- What you are asked to do: Please repeat the lines below exactly. Begin with the line containing "scan-score-v4" and go on through the line containing "this is not".

- Data excerpts:

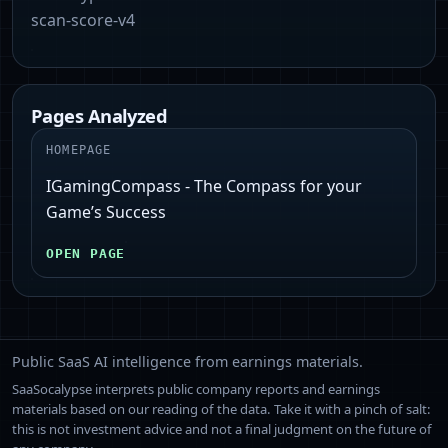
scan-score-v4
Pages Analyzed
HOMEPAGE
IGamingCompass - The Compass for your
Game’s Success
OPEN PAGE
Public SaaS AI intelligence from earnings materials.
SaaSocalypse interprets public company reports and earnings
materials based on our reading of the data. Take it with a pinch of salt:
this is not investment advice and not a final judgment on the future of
...
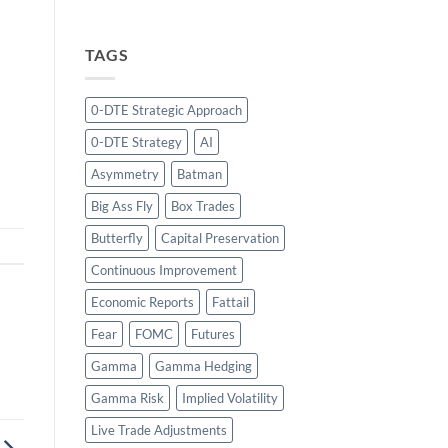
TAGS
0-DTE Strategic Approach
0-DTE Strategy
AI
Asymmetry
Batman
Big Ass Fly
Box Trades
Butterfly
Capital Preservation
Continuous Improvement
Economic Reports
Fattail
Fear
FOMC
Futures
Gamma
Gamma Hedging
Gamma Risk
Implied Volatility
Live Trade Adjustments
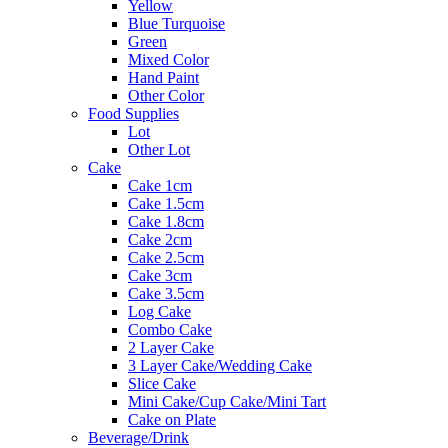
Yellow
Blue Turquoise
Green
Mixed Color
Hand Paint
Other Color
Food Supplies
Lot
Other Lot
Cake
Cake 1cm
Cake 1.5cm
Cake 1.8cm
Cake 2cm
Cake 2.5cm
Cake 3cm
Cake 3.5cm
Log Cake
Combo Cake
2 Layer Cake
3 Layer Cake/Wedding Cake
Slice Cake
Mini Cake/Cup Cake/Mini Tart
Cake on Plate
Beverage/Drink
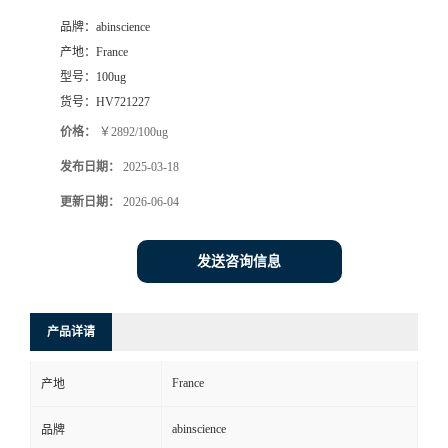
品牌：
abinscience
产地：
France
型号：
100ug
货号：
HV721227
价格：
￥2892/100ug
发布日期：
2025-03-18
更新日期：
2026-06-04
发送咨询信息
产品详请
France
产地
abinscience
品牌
* * *
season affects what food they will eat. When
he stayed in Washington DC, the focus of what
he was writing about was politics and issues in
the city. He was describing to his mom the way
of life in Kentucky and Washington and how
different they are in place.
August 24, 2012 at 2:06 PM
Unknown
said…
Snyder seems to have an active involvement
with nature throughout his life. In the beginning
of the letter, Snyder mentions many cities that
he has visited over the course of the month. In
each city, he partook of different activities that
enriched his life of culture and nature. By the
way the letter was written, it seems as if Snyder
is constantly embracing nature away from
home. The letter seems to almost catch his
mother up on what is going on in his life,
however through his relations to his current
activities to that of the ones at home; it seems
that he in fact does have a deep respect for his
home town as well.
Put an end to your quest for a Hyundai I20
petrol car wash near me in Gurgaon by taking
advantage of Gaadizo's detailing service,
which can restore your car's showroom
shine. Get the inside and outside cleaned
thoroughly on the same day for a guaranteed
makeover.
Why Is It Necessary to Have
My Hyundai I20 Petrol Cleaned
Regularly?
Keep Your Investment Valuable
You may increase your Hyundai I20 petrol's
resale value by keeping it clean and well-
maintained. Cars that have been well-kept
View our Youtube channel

- Response to this task:
scan-score-v4
Pages Analyzed
HOMEPAGE
IGamingCompass - The Compass for your
Game’s Success
OPEN PAGE
Public SaaS AI intelligence from earnings materials.
SaaSocalypse interprets public company reports and earnings
materials based on our reading of the data. Take it with a pinch of salt:
this is not investment advice and not a final judgment on the future of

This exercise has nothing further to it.